• Task objective:
Count how many lines of the data below contain the string "white", treating uppercase and lowercase letters as different. Give only the number.

Segment Start: Dataset content

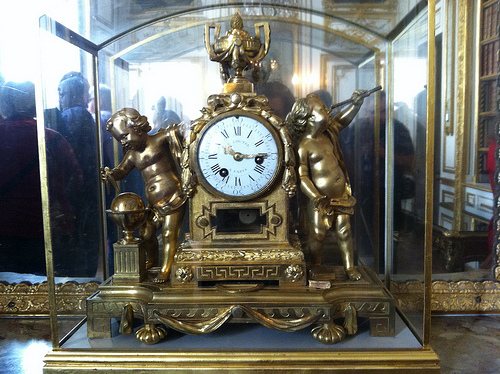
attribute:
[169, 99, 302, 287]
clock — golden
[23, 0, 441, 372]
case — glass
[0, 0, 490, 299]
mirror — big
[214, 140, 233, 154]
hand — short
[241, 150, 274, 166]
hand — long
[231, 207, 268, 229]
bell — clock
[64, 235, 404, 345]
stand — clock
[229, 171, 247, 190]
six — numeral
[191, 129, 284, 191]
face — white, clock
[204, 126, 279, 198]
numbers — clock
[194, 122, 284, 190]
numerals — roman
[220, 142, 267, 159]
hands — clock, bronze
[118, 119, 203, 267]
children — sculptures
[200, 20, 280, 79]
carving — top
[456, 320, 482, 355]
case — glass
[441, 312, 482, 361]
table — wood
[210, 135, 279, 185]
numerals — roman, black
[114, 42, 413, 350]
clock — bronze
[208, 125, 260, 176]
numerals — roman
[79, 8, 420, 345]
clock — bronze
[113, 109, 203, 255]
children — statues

Segment End: Dataset content
Segment Start: Dataset content

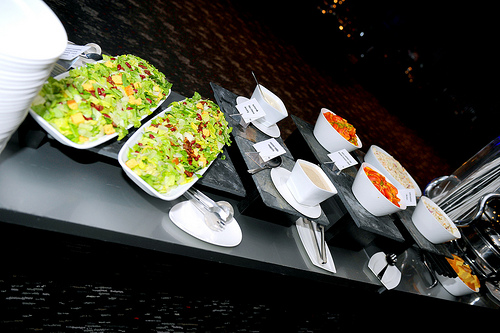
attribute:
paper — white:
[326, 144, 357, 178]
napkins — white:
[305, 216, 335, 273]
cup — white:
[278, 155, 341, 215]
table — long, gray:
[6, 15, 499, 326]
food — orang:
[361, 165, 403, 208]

Segment End: Dataset content
Segment Start: Dataset content

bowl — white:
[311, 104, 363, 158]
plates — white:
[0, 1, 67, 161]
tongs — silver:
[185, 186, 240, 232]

Segment End: Dataset content

• Exercise answer:
6